TEXTE EXTRAIT:
---*---

Les grands lecteurs du Coran : l’imam ‘Assim
La personnalité dont nous allons parler dans cet article du nom de ‘Assim est l’un des sept grands imams des lectures coraniques.
L’imam Ach-Chatibi l’a classé en cinquième position des sept grands lecteurs, et en première des trois grands lecteurs koufis, de la région de Koufa, grande ville du monde musulman de l’époque.
Connaître sa biographie est important dans la mesure où l’une des riwayah (version de lecture coranique) que nous avons reçue de lui est la plus répandue dans le monde musulman aujourd’hui : celle transmise à son élève Hafs ibn Soulayman al-Koufi.
Voici donc une présentation de la biographie de l’Imam ‘Assim recueillie au travers de plusieurs références, notamment l’encyclopédie siyar a‘lam an-noubalaa écrite par l’imam adh-Dhahabi et le livre biographique Tabaqaate al hanabilah.
Son nom, son origine et ses maîtres
Le grand imam ‘Assim, Professeur Enseignant de Coran de l’époque (Mouqri en arabe), de son surnom Abou Bakr et appartenant à la tribu des Bani Assad de Koufa, est né durant le gouvernorat de Mou’awiyah ibn Abi Sofyan.
Le nom de son père est Bahdalah, il y a d’autres avis moins considérés qui disent que Bahdalah est le nom de sa mère (ces dires ne valent même rien, a tranché Adh-Dhahabi).
Cela explique pourquoi beaucoup de biographies ou de savants préfèrent appeler le père de l’imam ‘Assim par son surnom (kounya) « Abou an-Najoud ».

---*---

(Enregistrements issus d’une source de données)
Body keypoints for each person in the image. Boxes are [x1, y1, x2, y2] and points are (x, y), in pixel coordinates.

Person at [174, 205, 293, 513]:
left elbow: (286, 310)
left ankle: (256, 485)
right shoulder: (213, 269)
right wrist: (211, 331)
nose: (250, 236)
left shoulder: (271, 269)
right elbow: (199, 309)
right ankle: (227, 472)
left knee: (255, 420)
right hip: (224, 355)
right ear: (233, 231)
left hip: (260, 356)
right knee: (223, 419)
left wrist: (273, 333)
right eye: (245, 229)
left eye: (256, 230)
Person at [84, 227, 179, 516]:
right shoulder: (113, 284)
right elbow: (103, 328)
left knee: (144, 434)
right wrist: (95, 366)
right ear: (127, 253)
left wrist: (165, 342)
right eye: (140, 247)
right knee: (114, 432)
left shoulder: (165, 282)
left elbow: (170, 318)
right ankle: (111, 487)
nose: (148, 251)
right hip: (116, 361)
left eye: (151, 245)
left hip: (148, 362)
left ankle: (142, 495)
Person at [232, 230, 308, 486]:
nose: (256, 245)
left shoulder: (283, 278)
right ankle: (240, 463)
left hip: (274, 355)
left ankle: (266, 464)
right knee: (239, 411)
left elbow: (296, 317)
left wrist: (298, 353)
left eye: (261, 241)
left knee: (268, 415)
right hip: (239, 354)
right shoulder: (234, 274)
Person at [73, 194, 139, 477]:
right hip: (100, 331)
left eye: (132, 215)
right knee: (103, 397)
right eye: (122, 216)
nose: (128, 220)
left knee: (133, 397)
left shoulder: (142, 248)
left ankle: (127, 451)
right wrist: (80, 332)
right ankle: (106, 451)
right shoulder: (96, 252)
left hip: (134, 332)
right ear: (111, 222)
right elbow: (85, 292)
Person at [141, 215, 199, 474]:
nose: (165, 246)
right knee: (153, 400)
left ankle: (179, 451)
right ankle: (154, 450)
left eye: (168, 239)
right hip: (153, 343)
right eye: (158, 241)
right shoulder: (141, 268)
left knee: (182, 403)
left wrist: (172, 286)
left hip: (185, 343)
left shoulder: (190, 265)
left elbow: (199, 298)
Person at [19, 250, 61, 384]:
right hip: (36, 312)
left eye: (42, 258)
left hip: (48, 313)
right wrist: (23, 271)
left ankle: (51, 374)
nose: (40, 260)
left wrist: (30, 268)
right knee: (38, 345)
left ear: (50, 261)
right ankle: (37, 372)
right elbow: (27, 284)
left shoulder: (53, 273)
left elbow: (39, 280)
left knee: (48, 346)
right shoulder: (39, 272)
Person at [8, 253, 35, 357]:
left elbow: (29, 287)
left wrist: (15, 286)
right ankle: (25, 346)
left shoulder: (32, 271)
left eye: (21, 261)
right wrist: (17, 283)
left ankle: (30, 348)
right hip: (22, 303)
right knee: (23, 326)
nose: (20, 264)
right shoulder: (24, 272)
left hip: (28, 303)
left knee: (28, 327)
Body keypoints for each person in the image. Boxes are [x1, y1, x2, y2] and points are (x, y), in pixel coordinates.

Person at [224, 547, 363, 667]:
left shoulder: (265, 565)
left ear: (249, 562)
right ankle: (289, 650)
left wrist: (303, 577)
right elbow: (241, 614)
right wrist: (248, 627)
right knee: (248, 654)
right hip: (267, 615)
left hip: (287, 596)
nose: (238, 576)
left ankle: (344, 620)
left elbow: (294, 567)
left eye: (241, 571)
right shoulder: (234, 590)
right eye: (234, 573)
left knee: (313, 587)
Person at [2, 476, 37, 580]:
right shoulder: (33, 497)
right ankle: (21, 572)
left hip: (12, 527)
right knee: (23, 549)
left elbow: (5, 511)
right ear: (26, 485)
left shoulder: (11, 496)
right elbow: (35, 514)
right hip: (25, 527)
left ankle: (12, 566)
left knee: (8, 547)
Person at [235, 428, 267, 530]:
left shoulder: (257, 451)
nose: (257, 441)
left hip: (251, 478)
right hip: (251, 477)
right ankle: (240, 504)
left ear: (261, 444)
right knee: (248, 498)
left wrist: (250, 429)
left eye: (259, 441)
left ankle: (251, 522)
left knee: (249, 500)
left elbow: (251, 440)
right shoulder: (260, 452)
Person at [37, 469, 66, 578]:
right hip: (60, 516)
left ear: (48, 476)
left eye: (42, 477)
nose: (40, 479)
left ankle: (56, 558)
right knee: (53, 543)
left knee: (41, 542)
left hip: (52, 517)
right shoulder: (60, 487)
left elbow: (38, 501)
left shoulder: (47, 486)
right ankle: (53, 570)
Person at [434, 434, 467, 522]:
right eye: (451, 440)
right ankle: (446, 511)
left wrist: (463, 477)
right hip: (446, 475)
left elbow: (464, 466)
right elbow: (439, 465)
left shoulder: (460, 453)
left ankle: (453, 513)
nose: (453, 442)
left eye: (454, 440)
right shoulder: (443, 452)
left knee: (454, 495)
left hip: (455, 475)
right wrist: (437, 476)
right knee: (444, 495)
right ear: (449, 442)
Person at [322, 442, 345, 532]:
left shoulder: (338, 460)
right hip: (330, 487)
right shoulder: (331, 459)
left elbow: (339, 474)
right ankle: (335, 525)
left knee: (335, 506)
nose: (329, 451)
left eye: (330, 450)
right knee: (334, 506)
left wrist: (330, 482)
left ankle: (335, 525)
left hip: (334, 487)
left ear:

---*---

OBJECTIF:
Pour chacune des affirmations (a), (b) et (c), déterminez si elle concorde avec le texte sur l’imam ‘Assim, puis répondez par oui ou non en citant textuellement les mots du texte qui tranchent.
(a) Ach-Chatibi place ‘Assim en cinquième position des sept grands lecteurs.
(b) La riwayah transmise à Hafs ibn Soulayman al-Koufi est aujourd’hui la moins répandue dans le monde musulman.
(c) Adh-Dhahabi retient que Bahdalah est le nom de la mère de ‘Assim.

VOTRE RÉPONSE:
(a) Oui : « L’imam Ach-Chatibi l’a classé en cinquième position des sept grands lecteurs ».
(b) Non : « la plus répandue dans le monde musulman aujourd’hui ».
(c) Non : « Le nom de son père est Bahdalah » ; « ces dires ne valent même rien, a tranché Adh-Dhahabi ».